LoFT: Parameter-Efficient Fine-Tuning for Long-tailed Semi-Supervised Learning in Open-World Scenarios
Jiahao Chen, Zhiyuan Huang, Yurou Liu, Bing Su
2025-09-15
Summary
This paper focuses on a type of machine learning called long-tailed learning, which deals with situations where some categories have a lot of examples and others have very few. It builds on a technique called semi-supervised learning, which uses both labeled and unlabeled data to improve accuracy.
What's the problem?
Existing methods for long-tailed semi-supervised learning often require training a model from the very beginning. This can lead to the model being overly confident in its predictions, even when it's wrong, and creating inaccurate 'pseudo-labels' from the unlabeled data. Also, real-world data isn't always clean; sometimes unlabeled data contains examples that don't fit the categories the model is learning, which can confuse it.
What's the solution?
The researchers propose a new framework called LoFT, which takes advantage of powerful 'foundation models' – pre-trained models that already have a lot of general knowledge.
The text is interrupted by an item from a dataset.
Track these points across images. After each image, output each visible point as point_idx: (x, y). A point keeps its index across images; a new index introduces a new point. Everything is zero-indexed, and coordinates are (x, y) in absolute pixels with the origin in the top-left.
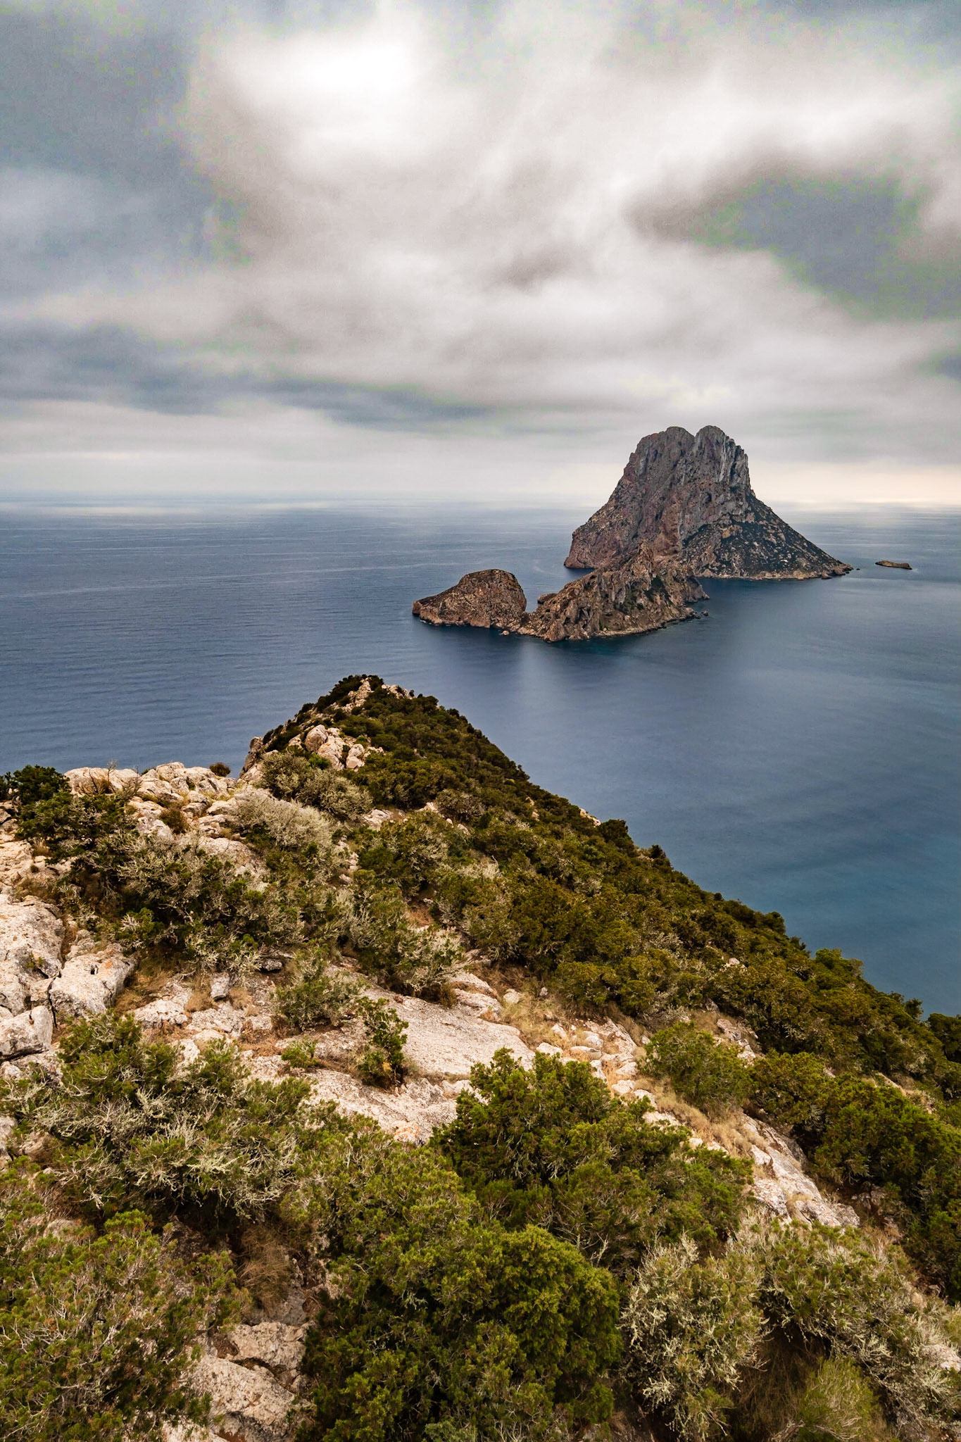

Instead of training from scratch, LoFT fine-tunes these foundation models, which results in more reliable pseudo-labels and better performance on imbalanced datasets. They also created LoFT-OW to specifically handle situations where the unlabeled data contains examples from outside the known categories, improving the model's ability to distinguish between what it knows and what it doesn't.
Why it matters?
This work is important because it shows that using pre-trained foundation models can significantly improve long-tailed learning, especially when you don't have a lot of labeled data. It also addresses a practical challenge of real-world data by handling situations where the unlabeled data isn't perfect, making the approach more useful in realistic applications. Importantly, it achieves better results using far less unlabeled data than previous methods.
Abstract
Long-tailed learning has garnered increasing attention due to its wide applicability in real-world scenarios. Among existing approaches, Long-Tailed Semi-Supervised Learning (LTSSL) has emerged as an effective solution by incorporating a large amount of unlabeled data into the imbalanced labeled dataset. However, most prior LTSSL methods are designed to train models from scratch, which often leads to issues such as overconfidence and low-quality pseudo-labels. To address these challenges, we extend LTSSL into the foundation model fine-tuning paradigm and propose a novel framework: LoFT (Long-tailed semi-supervised learning via parameter-efficient Fine-Tuning). We demonstrate that fine-tuned foundation models can generate more reliable pseudolabels, thereby benefiting imbalanced learning. Furthermore, we explore a more practical setting by investigating semi-supervised learning under open-world conditions, where the unlabeled data may include out-of-distribution (OOD) samples. To handle this problem, we propose LoFT-OW (LoFT under Open-World scenarios) to improve the discriminative ability. Experimental results on multiple benchmarks demonstrate that our method achieves superior performance compared to previous approaches, even when utilizing only 1\% of the unlabeled data compared with previous works.